What is expected
Across the entries below, how many lines have the string "Coffee" in them? Reply with only the number.
==============================
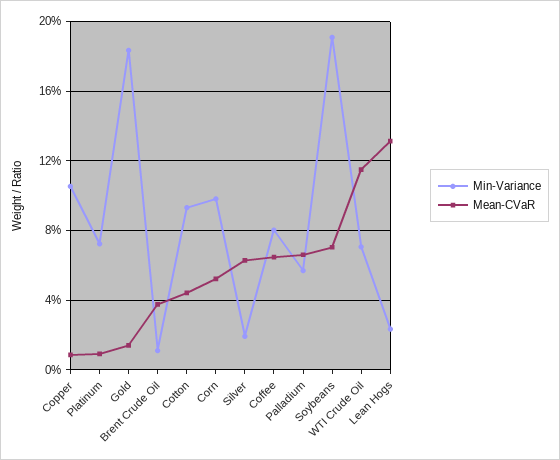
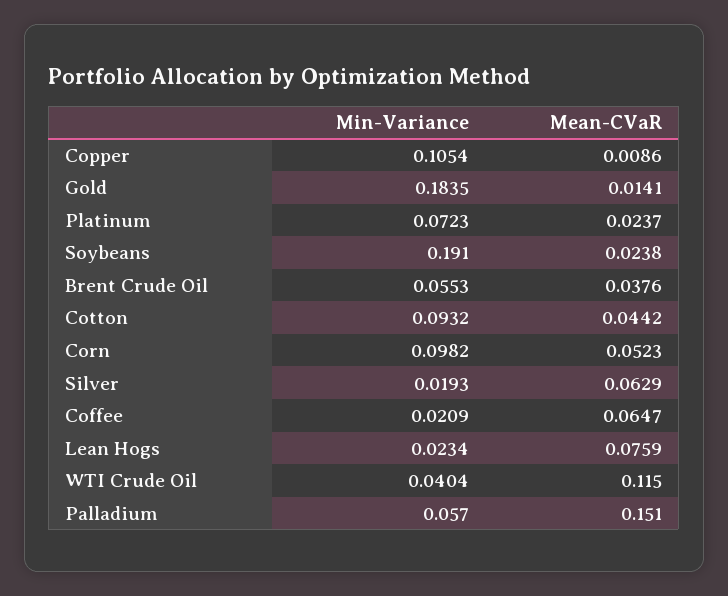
  {
    "Min-Variance": {
      "Copper": 0.1054,
      "Platinum": 0.0723,
      "Gold": 0.1835,
-     "Brent Crude Oil": 0.01,
+     "Brent Crude Oil": 0.0553,
      "Cotton": 0.0932,
      "Corn": 0.0982,
      "Silver": 0.0193,
-     "Coffee": 0.08,
+     "Coffee": 0.0209,
      "Palladium": 0.057,
      "Soybeans": 0.191,
-     "WTI Crude Oil": 0.07,
+     "WTI Crude Oil": 0.0404,
      "Lean Hogs": 0.0234
    },
    "Mean-CVaR": {
      "Copper": 0.0086,
-     "Platinum": 0.01,
+     "Platinum": 0.0237,
      "Gold": 0.0141,
      "Brent Crude Oil": 0.0376,
      "Cotton": 0.0442,
      "Corn": 0.0523,
      "Silver": 0.0629,
      "Coffee": 0.0647,
-     "Palladium": 0.065,
+     "Palladium": 0.151,
-     "Soybeans": 0.07,
+     "Soybeans": 0.0238,
      "WTI Crude Oil": 0.115,
-     "Lean Hogs": 0.13
+     "Lean Hogs": 0.0759
    }
  }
==============================
Written solution
3